Reproduce exactly, and exclusively, the lines from the line containing "Скидка 2% на онлайн-заказ" through the final line of the listing below.

• **Material shown**:

----------------------------------------

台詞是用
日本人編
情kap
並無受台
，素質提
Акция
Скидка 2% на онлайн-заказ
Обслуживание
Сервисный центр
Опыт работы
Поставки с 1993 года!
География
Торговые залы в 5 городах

----------------------------------------

• **Expected answer**:
Скидка 2% на онлайн-заказ
Обслуживание
Сервисный центр
Опыт работы
Поставки с 1993 года!
География
Торговые залы в 5 городах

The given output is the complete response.